Ingesting documents

Memora verifies citations against the byte spans of markdown notes. To make an external document verifiable, you turn it into a vault note first. memora ingest does that: it extracts clean text from the source, writes a note with valid frontmatter under a region you choose, and then the normal pipeline (index → extract claims → verify) treats it like any other note.

memora ingest meeting-notes.txt        --vault ~/brain
memora ingest interview.vtt            --vault ~/brain --region interviews
memora ingest contract.pdf             --vault ~/brain --region legal   # needs the pdf feature
memora ingest https://example.com/post --vault ~/brain --region web     # needs the web feature

After ingesting, index the vault so the claims become verifiable:

memora index --vault ~/brain

Supported formats

FormatExtensionsNotes
Plain text.txt, .textRead as-is.
Markdown.md, .markdownRead as-is.
Transcripts.vtt, .srtCue numbers, timestamps, and the WEBVTT header are stripped; spoken text is kept.
PDF.pdfText extraction via pdf-extract.

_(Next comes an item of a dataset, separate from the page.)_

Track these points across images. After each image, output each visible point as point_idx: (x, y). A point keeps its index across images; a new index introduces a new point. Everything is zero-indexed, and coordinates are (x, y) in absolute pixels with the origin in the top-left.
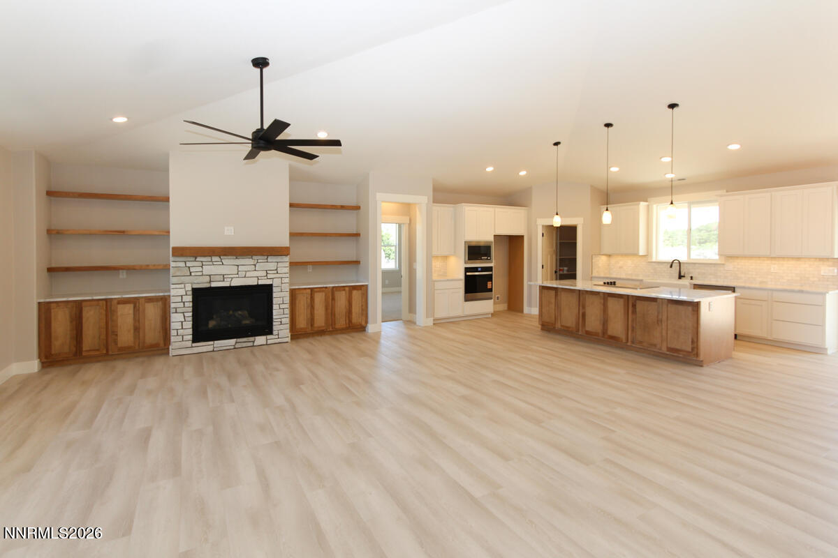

Requires the pdf feature.
Web pagea URL, or .html/.htmReadable text (paragraphs, headings, lists, quotes, code) and the page title, via scraper. Scripts, styles, and most navigation are dropped. Requires the web feature.

Optional features (PDF and web)

PDF and web support are behind Cargo features so the default binary and its supply chain stay lean. Enable what you need:

cargo install memora-cli --features pdf        # PDF
cargo install memora-cli --features web        # URLs and .html files
cargo install memora-cli --features "pdf web"  # both

Without the matching feature, memora ingest fails with a clear message rather than silently doing nothing. Notes:

  • Scanned (image-only) PDFs have no extractable text; run OCR first and ingest the result.
  • Web extraction is best-effort; it keeps the main content but may miss or include some chrome. Edit the resulting note in Obsidian to trim anything unwanted before indexing.

What the note looks like

  • id — a readable slug from the filename or URL plus a short hash of the source, so re-ingesting the same source updates the same note instead of duplicating it.
  • sourcereference (an external document, not your own writing).
  • region--region (default ingested).
  • privacy--privacy (default private); use secret for sensitive documents so their content is redacted before any cloud call.
  • summary — the first non-empty line, falling back to the filename.

The body is the extracted text, lightly normalized (control characters removed, long runs of blank lines collapsed). You can edit it in Obsidian afterward like any other note.